Exercises for Shoulder Infraspinatus

The infraspinatus is one of the many smaller muscles making up the shoulder's rotator cuff. Overloading weight on the shoulder muscles or repetitive motion strain can weaken or even tear the infraspinatus. Shoulder pain caused by lateral arm rotation is a good indication that infraspinatus injury has occurred. Stretching and exercising the rotator cuff muscles can reduce the risk of injury and protect the full range of motion that your shoulders provide.
  1. External rotation

    • Perform a few sets of external rotation stretches to improve infraspinatus strength. This stretch is best performed with elastic resistance tubing. Secure the tubing so that it hangs down from a vertical surface, such as a wall, at elbow height. You might be able to tie the tubing to a doorknob or similar fixture, or you may have to install a nail or similar implement into the wall first. Grab the tubing from the other end and walk away until you hit resistance. Keep the tubing in front of you and your shoulders parallel to the tubing. With your hand gripping the tubing at your bellybutton, rotate your forearm at least 90 degrees from your body. Make sure to keep your elbow tucked tight against your body.

      Use a light resistance piece of elastic tubing, if possible. External rotation works the infraspinatus and the teres minor, both of which usually work in tandem with other rotator cuff muscles. Move up to a higher-resistance tubing after you have used the light-resistance tubing for a week, or when you feel comfortable.

    Chin-up/Pull-up

    • Perform a few sets of chin-up or pull-up exercises to work your infraspinatus. Find a stable bar at least 1 foot taller than yourself that your hands can reach easily. Grip the bar at shoulder width. Allow your shoulders and lower body to relax, and then pull up until your chin is over the bar. Lower yourself and repeat to perform more chin-ups.

      Use smooth, fluid motion during your chin-ups. Jerking can increase the risk of tearing delicate rotator cuff muscles. Performing slower chin-ups can increase the endurance of your shoulder muscles, including the infraspinatus.

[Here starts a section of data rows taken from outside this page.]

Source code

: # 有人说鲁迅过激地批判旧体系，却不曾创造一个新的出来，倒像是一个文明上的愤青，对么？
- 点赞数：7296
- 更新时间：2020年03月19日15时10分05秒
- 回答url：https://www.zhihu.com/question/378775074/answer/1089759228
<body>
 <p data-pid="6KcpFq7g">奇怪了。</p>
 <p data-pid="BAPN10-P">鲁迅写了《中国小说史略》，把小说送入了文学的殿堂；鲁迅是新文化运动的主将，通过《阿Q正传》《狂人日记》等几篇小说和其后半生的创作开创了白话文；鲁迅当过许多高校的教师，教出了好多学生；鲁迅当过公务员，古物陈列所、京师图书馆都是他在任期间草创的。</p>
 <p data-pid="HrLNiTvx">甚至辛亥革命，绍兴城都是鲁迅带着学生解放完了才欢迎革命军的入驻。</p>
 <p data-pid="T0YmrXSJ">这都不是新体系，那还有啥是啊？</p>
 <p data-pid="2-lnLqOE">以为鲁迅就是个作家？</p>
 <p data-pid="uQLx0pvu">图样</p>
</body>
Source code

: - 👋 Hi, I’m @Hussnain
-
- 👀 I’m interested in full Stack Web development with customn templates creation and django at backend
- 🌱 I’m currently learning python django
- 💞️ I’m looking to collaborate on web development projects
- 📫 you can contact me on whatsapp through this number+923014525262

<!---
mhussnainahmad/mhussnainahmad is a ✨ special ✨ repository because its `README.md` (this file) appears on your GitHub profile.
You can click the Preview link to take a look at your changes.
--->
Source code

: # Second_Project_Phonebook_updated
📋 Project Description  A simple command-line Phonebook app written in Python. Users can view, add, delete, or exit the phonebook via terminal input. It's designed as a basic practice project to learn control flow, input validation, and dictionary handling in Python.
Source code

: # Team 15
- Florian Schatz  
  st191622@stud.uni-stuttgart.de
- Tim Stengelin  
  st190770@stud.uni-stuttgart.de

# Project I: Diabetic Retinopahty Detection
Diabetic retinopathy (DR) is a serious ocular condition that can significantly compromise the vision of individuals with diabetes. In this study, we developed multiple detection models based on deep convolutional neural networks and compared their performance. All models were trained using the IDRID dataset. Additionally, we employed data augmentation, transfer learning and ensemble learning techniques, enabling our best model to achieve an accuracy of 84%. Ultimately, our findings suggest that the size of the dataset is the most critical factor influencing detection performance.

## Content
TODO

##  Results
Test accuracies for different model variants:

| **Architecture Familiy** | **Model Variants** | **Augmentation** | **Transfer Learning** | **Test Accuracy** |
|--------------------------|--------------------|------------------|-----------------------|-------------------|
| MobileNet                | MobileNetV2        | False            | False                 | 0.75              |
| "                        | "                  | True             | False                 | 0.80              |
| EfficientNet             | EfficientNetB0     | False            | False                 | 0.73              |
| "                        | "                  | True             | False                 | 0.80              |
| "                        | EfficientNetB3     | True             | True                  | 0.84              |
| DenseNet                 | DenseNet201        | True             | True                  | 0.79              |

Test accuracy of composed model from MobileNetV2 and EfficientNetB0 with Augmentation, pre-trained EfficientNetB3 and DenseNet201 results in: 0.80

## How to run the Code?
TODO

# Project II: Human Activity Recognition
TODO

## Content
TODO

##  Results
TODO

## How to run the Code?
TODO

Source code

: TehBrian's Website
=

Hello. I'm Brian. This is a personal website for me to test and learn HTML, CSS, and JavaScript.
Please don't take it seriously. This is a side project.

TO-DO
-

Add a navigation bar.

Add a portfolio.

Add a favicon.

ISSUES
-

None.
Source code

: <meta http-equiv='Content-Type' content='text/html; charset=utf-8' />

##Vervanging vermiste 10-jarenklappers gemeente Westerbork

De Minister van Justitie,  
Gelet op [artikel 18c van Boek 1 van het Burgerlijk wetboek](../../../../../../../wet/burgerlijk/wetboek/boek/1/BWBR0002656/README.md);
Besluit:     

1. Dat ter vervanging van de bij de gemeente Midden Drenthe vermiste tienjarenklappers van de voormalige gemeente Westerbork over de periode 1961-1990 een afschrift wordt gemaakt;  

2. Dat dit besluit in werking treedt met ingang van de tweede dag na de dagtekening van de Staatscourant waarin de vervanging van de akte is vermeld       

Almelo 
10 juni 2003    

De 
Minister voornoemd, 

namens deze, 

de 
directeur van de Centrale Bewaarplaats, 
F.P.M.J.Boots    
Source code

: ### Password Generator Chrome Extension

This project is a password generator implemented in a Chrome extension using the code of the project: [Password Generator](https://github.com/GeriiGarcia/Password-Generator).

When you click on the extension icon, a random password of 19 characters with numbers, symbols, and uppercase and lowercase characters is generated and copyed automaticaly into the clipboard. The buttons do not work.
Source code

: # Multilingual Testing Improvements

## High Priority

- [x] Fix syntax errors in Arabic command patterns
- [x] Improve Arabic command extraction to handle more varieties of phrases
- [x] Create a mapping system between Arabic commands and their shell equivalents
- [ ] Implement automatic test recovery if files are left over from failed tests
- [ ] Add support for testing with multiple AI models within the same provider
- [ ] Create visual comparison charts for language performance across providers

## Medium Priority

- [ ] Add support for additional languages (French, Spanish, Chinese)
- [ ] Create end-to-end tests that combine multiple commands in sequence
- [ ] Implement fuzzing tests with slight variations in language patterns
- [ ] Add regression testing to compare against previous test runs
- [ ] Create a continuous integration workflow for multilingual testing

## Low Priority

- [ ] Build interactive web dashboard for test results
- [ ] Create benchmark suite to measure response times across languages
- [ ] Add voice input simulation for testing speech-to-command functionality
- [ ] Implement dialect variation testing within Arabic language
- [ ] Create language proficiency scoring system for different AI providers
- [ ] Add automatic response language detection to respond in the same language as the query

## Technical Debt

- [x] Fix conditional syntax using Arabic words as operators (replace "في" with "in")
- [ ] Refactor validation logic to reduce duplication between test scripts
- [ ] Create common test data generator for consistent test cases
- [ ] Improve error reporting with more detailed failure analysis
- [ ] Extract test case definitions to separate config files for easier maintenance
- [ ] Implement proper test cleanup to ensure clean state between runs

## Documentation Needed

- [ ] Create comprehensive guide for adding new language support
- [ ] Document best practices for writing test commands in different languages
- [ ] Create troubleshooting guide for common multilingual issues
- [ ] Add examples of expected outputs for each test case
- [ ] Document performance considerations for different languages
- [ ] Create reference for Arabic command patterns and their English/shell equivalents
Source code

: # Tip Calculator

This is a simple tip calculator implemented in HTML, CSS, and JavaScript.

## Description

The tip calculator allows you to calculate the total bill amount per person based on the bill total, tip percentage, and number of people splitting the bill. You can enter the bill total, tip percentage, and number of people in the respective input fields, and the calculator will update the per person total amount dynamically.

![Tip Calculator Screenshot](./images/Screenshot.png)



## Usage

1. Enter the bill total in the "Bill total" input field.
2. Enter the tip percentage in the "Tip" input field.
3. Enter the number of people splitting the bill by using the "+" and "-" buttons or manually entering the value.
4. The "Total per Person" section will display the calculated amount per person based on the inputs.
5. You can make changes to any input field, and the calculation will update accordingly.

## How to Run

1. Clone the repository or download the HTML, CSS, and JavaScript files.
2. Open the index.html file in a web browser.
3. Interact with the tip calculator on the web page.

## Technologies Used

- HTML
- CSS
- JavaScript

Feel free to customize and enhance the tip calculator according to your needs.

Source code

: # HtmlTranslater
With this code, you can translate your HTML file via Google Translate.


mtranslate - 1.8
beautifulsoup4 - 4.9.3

      Use a pronated grip while performing chin-ups. A pronated grip is achieved by placing your fingers tight together on top of the bar with the palms gripping the side of the bar facing you. Keep your thumbs tight against your palms instead of wrapping them underneath the bar.

    Shoulder dislocations

    • Perform multiple sets of shoulder dislocation stretches to increase mobility of the infraspinatus and the rest of your rotator cuff. Hold a lightweight bar, such as a broomstick or hollow PVC pipe, in your hands. Grip the bar wider than your shoulder width, about waist high. In a circular motion, throw your arms up and over your head so that they reach behind you, stopping when the bar reaches your hips. Squeeze your shoulders together while performing this maneuver. Lift your arms back over your head to return to the starting position, and repeat.

      Keep your elbows and back straight while performing this stretch. Loose elbows limit mobility, and a misaligned back can create vertebrae stress. Squeeze your gluteus maximus muscles during dislocations to keep your back aligned. Widen your grip if you have problems lifting the bar over your head.